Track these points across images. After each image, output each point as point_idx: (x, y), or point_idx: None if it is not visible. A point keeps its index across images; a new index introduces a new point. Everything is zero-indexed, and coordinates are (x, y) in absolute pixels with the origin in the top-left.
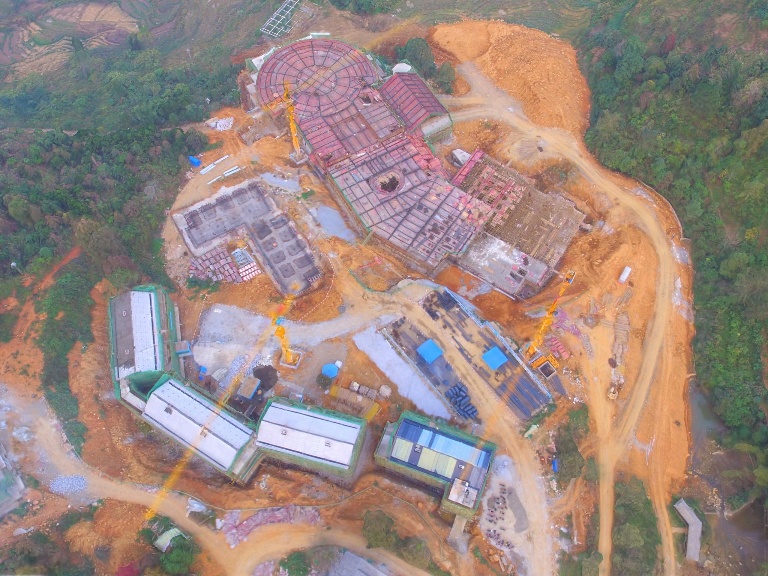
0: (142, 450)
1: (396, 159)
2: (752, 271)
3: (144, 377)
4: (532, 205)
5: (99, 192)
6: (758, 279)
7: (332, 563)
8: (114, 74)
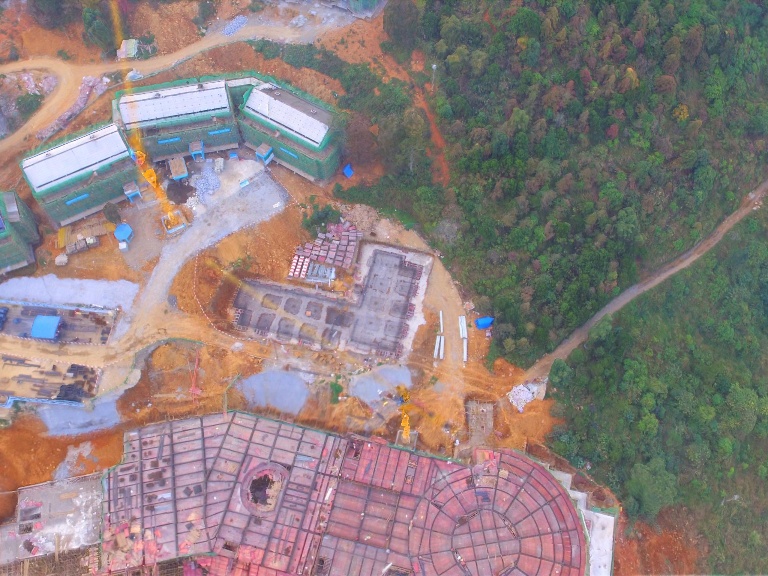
0: None
1: (283, 528)
2: None
3: None
4: None
5: None
6: None
7: None
8: (767, 403)
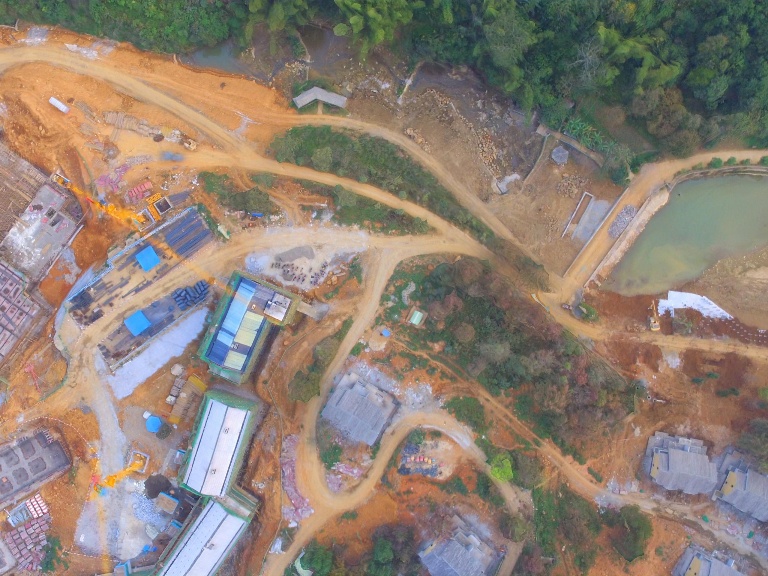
0: None
1: None
2: None
3: None
4: None
5: None
6: None
7: None
8: None
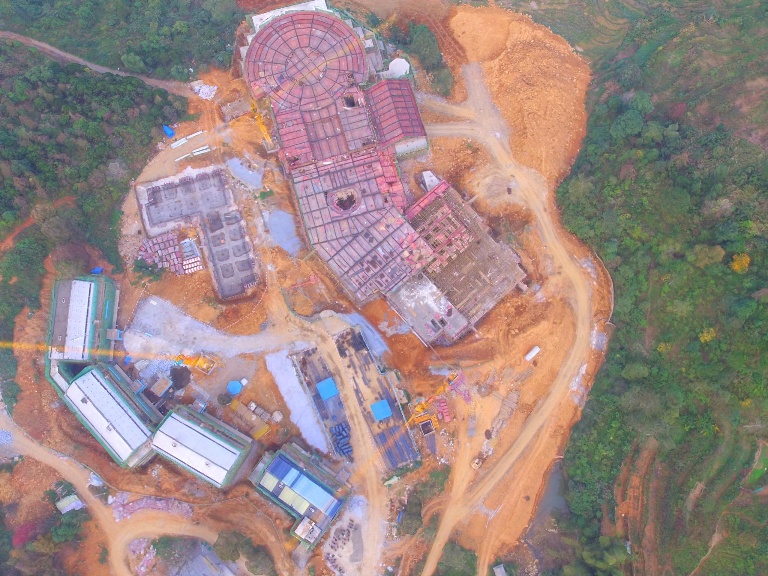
0: (65, 416)
1: (359, 176)
2: (642, 390)
3: (72, 361)
4: (478, 253)
5: (71, 151)
6: (642, 401)
7: (187, 560)
8: None
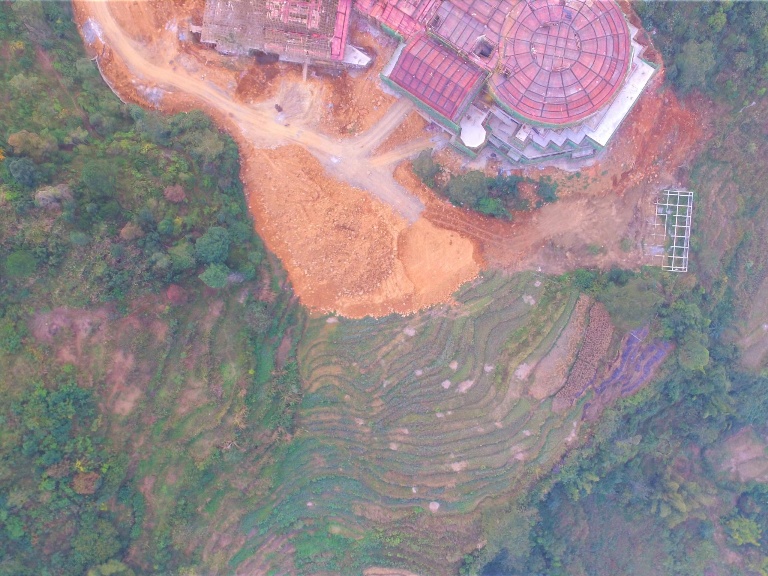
0: None
1: None
2: None
3: None
4: None
5: None
6: None
7: None
8: None
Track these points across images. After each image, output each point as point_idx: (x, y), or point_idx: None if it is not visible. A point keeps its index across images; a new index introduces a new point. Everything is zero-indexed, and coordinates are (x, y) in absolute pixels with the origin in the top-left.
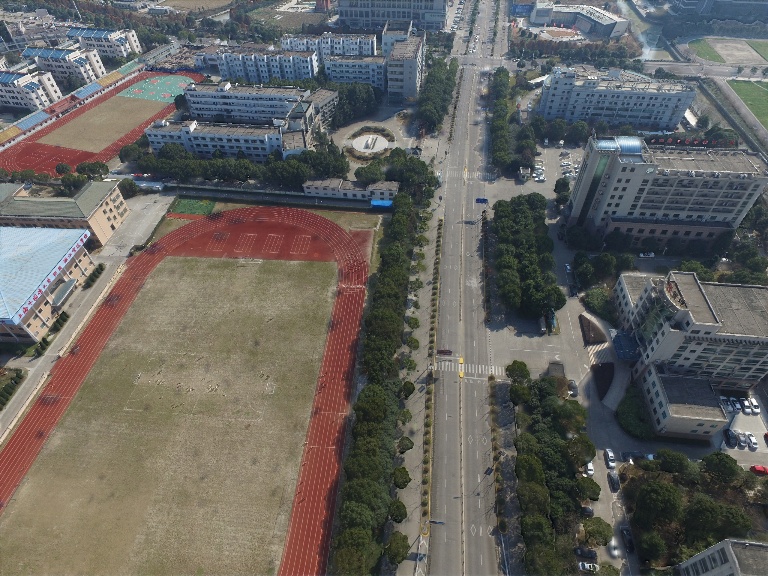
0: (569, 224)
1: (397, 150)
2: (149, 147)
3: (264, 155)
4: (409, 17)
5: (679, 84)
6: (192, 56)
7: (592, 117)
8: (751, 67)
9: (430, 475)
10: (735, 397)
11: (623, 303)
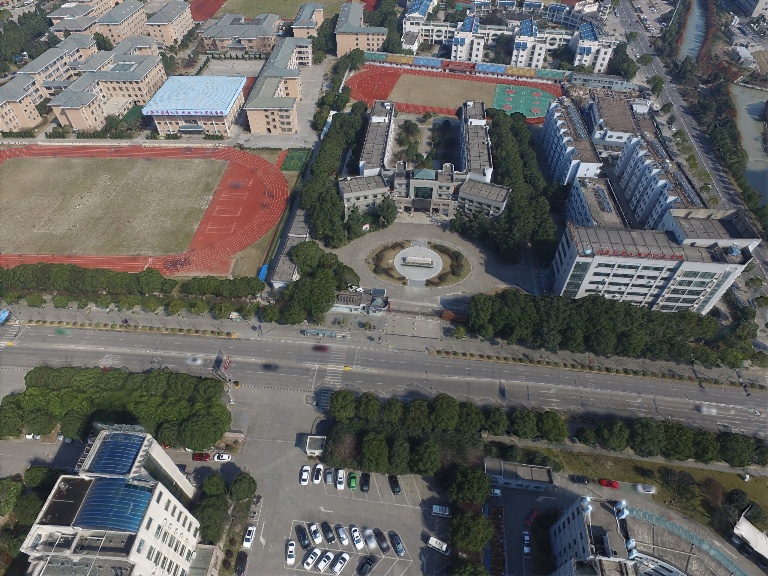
0: None
1: (344, 269)
2: None
3: None
4: None
5: None
6: None
7: None
8: None
9: None
10: None
11: None
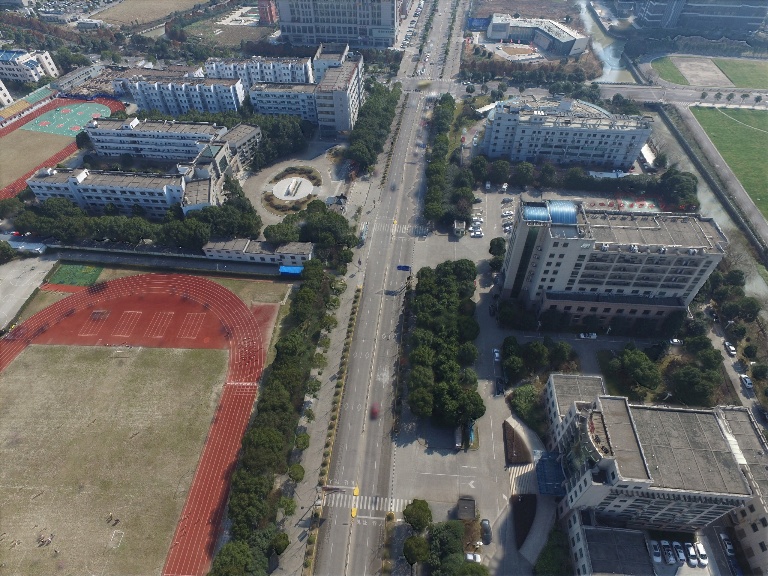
0: (502, 295)
1: (314, 203)
2: (35, 198)
3: (165, 208)
4: (356, 33)
5: (633, 120)
6: None
7: (540, 155)
8: (716, 90)
9: None
10: (679, 541)
11: (552, 412)
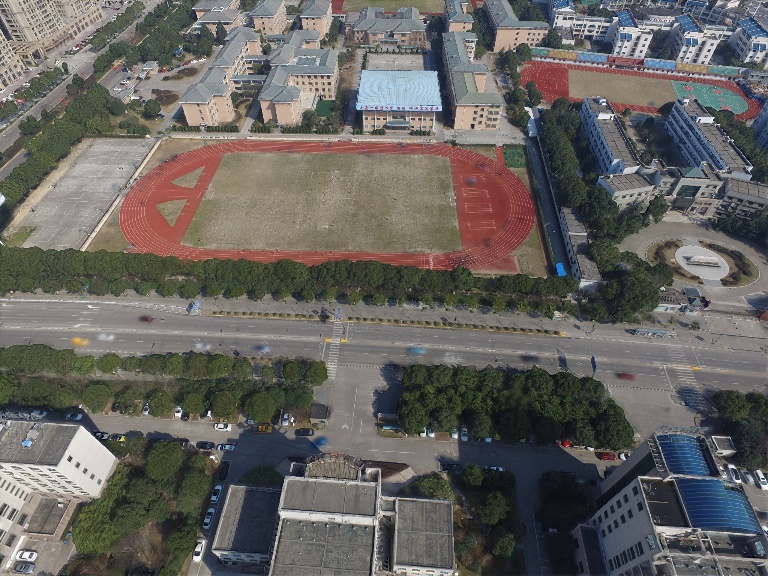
0: None
1: (661, 268)
2: None
3: None
4: None
5: None
6: None
7: None
8: None
9: (241, 316)
10: None
11: None
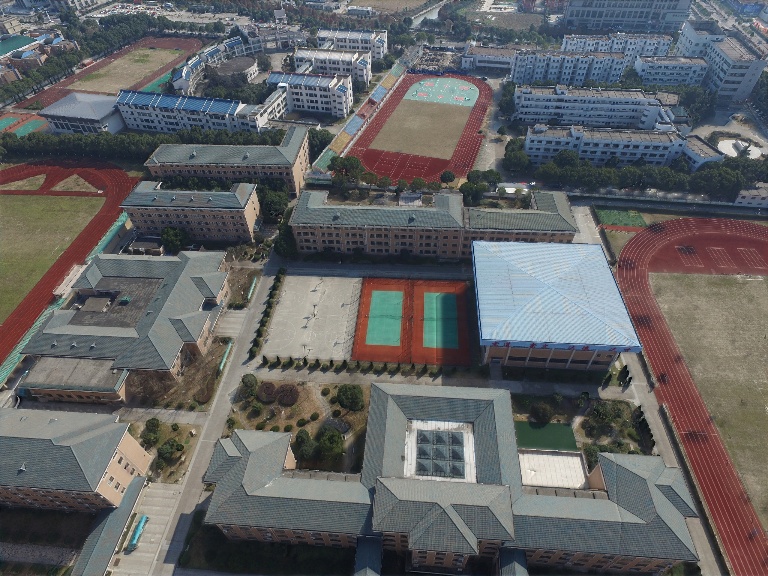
0: None
1: None
2: None
3: (658, 162)
4: (646, 17)
5: None
6: (442, 58)
7: None
8: None
9: None
10: None
11: None
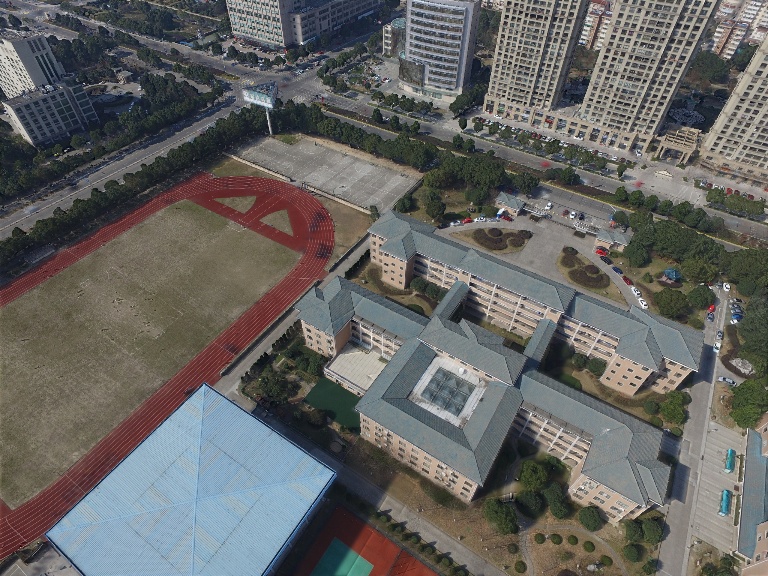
0: None
1: None
2: None
3: None
4: None
5: None
6: None
7: None
8: None
9: None
10: None
11: None
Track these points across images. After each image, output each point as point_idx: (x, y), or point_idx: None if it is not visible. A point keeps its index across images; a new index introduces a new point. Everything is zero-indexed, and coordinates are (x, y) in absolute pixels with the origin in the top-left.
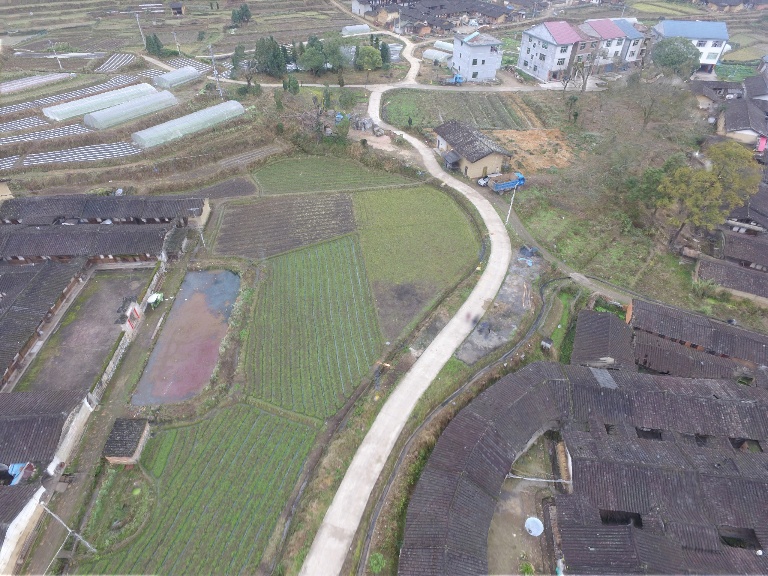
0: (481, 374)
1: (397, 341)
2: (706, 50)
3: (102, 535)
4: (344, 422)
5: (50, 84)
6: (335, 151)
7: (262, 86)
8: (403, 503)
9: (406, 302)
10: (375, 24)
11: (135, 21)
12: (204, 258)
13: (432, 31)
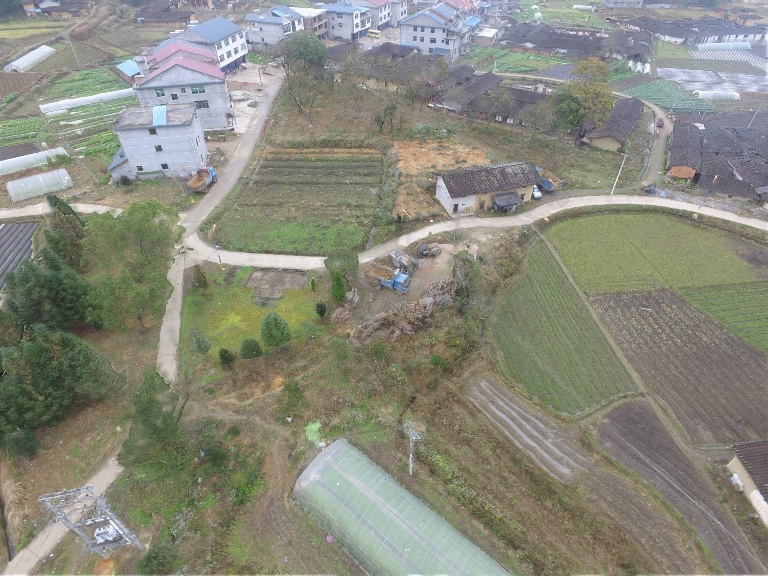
0: None
1: None
2: (237, 44)
3: None
4: None
5: None
6: None
7: None
8: None
9: None
10: None
11: None
12: None
13: None
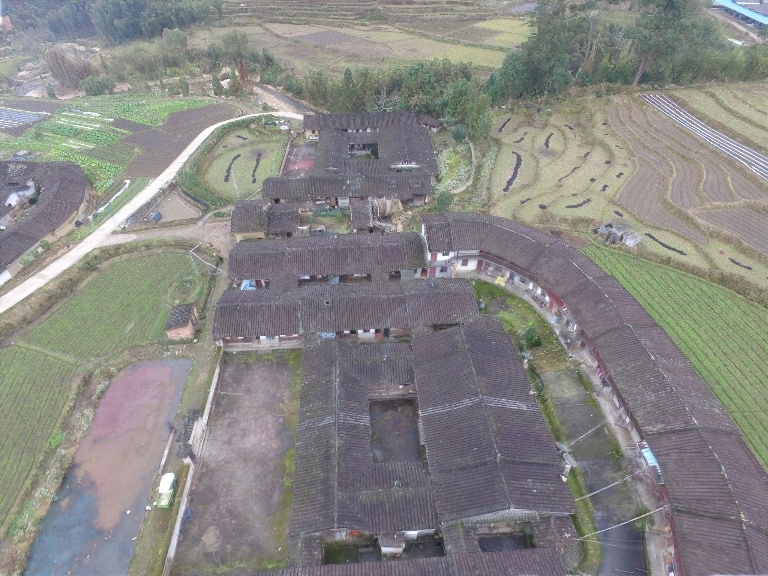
0: None
1: None
2: None
3: (194, 279)
4: None
5: None
6: None
7: None
8: None
9: None
10: None
11: None
12: None
13: None
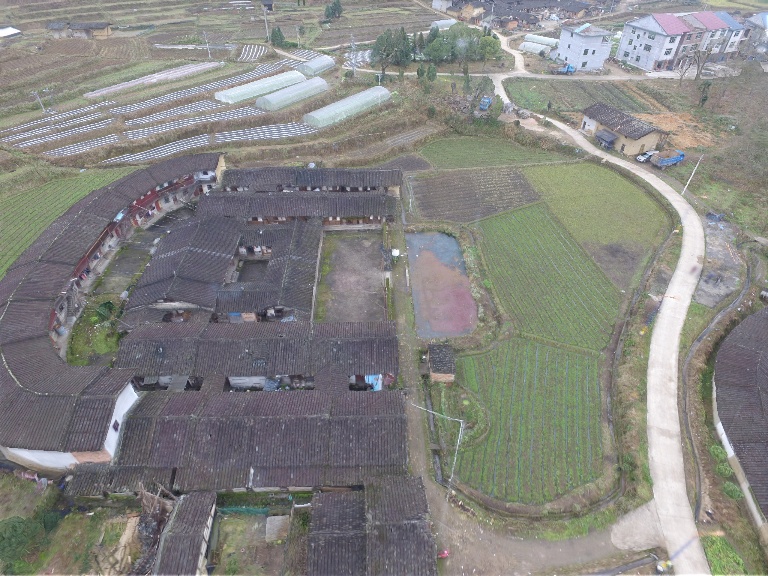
0: (719, 317)
1: (632, 289)
2: None
3: None
4: (618, 352)
5: (207, 71)
6: (487, 132)
7: (393, 74)
8: (705, 414)
9: (621, 258)
10: (460, 19)
11: (232, 17)
12: (415, 222)
13: (518, 25)
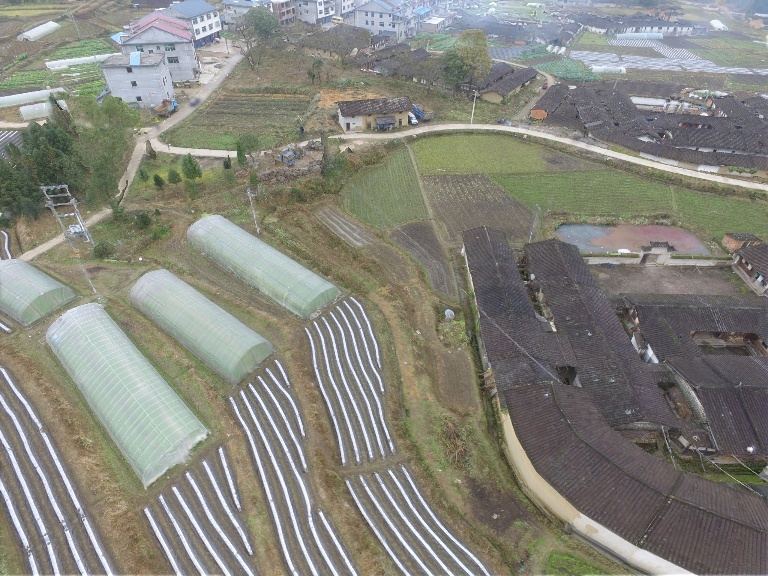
0: None
1: (601, 164)
2: (212, 21)
3: None
4: None
5: None
6: (341, 176)
7: None
8: None
9: (564, 161)
10: None
11: None
12: None
13: None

----

### WHAT NEEDS TO BE DONE
Reproduce all of the records above, substituting "point_index" for every occurrence of "point_idx" and leaving all other text unchanged. Omit the pictures from your answer.

### REPLY
Track these points across images. After each image, output each point as point_index: (x, y), or point_index: None if it is not visible. A point keeps its index across images; a new index introduces a new point. Everything is zero-indexed, and coordinates are (x, y) in absolute pixels with the origin in the top-left.
0: (142, 450)
1: (396, 159)
2: (752, 271)
3: (144, 377)
4: (532, 205)
5: (99, 192)
6: (758, 279)
7: (332, 563)
8: (114, 74)
0: None
1: (283, 528)
2: None
3: None
4: None
5: None
6: None
7: None
8: (767, 403)
0: None
1: None
2: None
3: None
4: None
5: None
6: None
7: None
8: None
0: (65, 416)
1: (359, 176)
2: (642, 390)
3: (72, 361)
4: (478, 253)
5: (71, 151)
6: (642, 401)
7: (187, 560)
8: None
0: None
1: None
2: None
3: None
4: None
5: None
6: None
7: None
8: None
Track these points across images. After each image, output each point as point_index: (x, y), or point_index: None if it is not visible. A point keeps its index across images; a new index introduces a new point. Everything is zero-indexed, and coordinates are (x, y) in absolute pixels with the origin in the top-left.
0: (569, 224)
1: (397, 150)
2: (149, 147)
3: (264, 155)
4: (409, 17)
5: (679, 84)
6: (192, 56)
7: (592, 117)
8: (751, 67)
9: (430, 475)
10: (735, 397)
11: (623, 303)
0: None
1: (344, 269)
2: None
3: None
4: None
5: None
6: None
7: None
8: None
9: None
10: None
11: None
0: (502, 295)
1: (314, 203)
2: (35, 198)
3: (165, 208)
4: (356, 33)
5: (633, 120)
6: None
7: (540, 155)
8: (716, 90)
9: None
10: (679, 541)
11: (552, 412)
0: None
1: (661, 268)
2: None
3: None
4: None
5: None
6: None
7: None
8: None
9: (241, 316)
10: None
11: None
0: None
1: None
2: None
3: (658, 162)
4: (646, 17)
5: None
6: (442, 58)
7: None
8: None
9: None
10: None
11: None
0: None
1: None
2: None
3: None
4: None
5: None
6: None
7: None
8: None
9: None
10: None
11: None
Track these points across images. After each image, output each point as point_index: (x, y), or point_index: None if it is not visible. A point keeps its index across images; a new index introduces a new point. Everything is zero-indexed, and coordinates are (x, y) in absolute pixels with the origin in the top-left.
0: (481, 374)
1: (397, 341)
2: (706, 50)
3: (102, 535)
4: (344, 422)
5: (50, 84)
6: (335, 151)
7: (262, 86)
8: (403, 503)
9: (406, 302)
10: (375, 24)
11: (135, 21)
12: (204, 258)
13: (432, 31)
0: None
1: None
2: (237, 44)
3: None
4: None
5: None
6: None
7: None
8: None
9: None
10: None
11: None
12: None
13: None
0: None
1: None
2: None
3: (194, 279)
4: None
5: None
6: None
7: None
8: None
9: None
10: None
11: None
12: None
13: None
0: (719, 317)
1: (632, 289)
2: None
3: None
4: (618, 352)
5: (207, 71)
6: (487, 132)
7: (393, 74)
8: (705, 414)
9: (621, 258)
10: (460, 19)
11: (232, 17)
12: (415, 222)
13: (518, 25)
0: None
1: (601, 164)
2: (212, 21)
3: None
4: None
5: None
6: (341, 176)
7: None
8: None
9: (564, 161)
10: None
11: None
12: None
13: None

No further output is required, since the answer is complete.